As visitors ascend to the second gallery, they encounter more interactive artwork with WeltenLinie (2017), a piece by Alicja Kwade making its second appearance internationally. Viewers are encouraged to walk through and around the piece’s frame structure where they discover mutating objects – a wooden tree trunk is duplicated on a smaller scale in luminous silver and a grey rock turns rusted metal in colour.

Playing with Light and Space to Shift Perception

Many works at the show can be associated with a movement started in the 1960s in Los Angeles where several American artists experimented with the use of innovative processes and materials to depict light and space. Fred Eversley chose to shift optical perceptions by creating coloured lenses through which viewers can take a different look at the world. Larry Bell also used light and space to alter perception with Standing Walls (1969/2016). Viewers may enter this installation to see both their own reflection and the multiple reflections and effects within the sculpture.
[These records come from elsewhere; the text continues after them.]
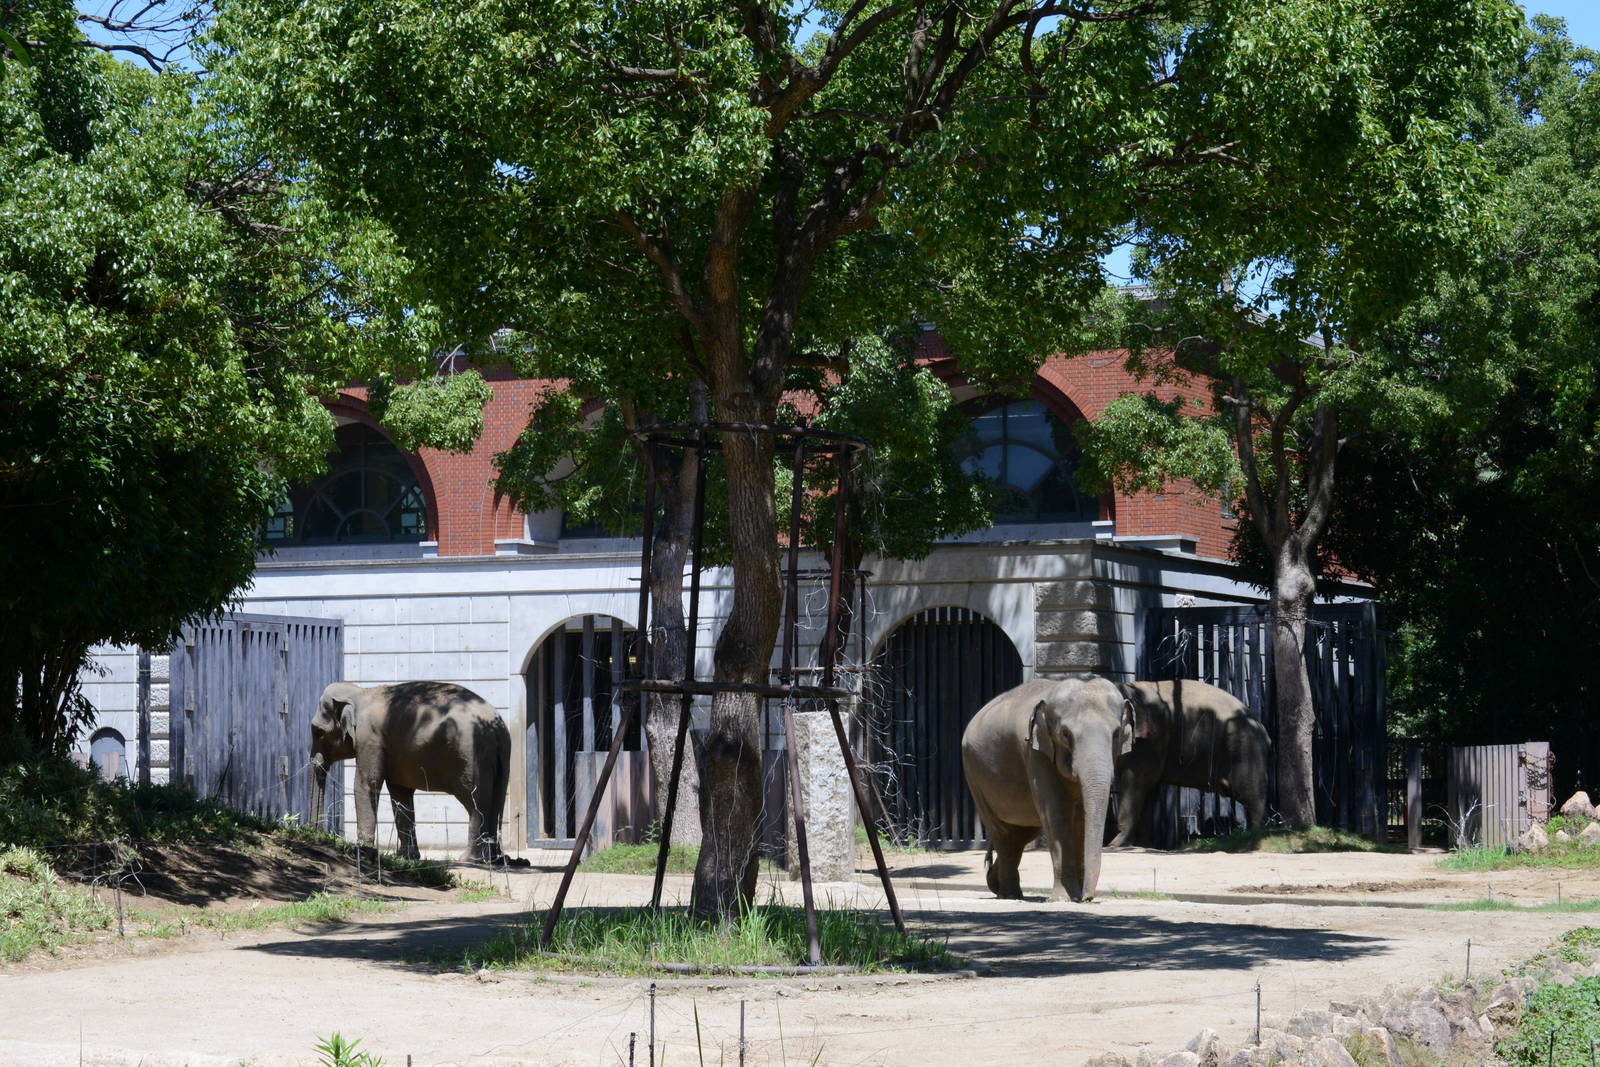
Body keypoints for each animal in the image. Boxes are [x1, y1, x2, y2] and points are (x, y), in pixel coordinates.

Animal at [309, 680, 515, 864]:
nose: (316, 833)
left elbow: (367, 784)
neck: (360, 692)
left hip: (471, 756)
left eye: (317, 731)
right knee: (497, 802)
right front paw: (406, 857)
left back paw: (470, 859)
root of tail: (496, 726)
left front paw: (362, 850)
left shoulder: (370, 737)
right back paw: (495, 858)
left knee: (475, 803)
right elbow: (401, 795)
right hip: (501, 756)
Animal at [961, 675, 1135, 902]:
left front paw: (1075, 896)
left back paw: (995, 882)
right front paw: (1064, 899)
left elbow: (1080, 819)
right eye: (1066, 734)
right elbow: (1057, 814)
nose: (1088, 897)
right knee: (1003, 834)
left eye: (1116, 734)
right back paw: (1009, 894)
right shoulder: (1035, 753)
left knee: (1021, 834)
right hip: (974, 776)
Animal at [1110, 678, 1271, 846]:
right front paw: (1140, 845)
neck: (1129, 687)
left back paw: (1256, 833)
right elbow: (1146, 788)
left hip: (1245, 748)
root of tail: (1263, 729)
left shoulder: (1151, 740)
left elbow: (1136, 782)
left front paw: (1115, 844)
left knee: (1250, 794)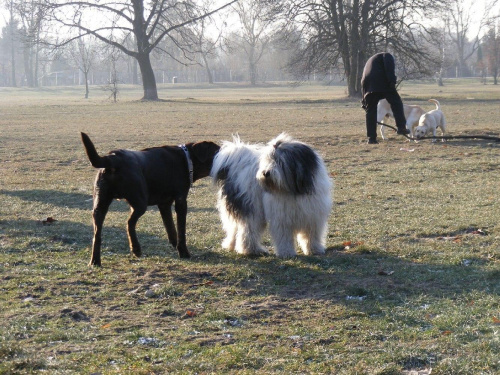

Other works at the show allow viewers to see both into and through solid sculpture. Pioneering artist De Wain Valentine used resin to craft massive translucent sculptures, such as Gray Column (1975 – 1976), which weighs a monumental 1.5 tonnes and is making its UK debut here. Robert Irwin’s Untitled (Acrylic Column) (1968 – 2011) is hardly perceptible though it stands more than 4.5 metres tall in the upper section of the Hayward.

This truly unique exhibition will be featured until January 6, 2019. If you are looking for art that will make you gasp, this dramatic display exploring our perception of objects, space, and those around us will be right up your alley, or perhaps, your gallery.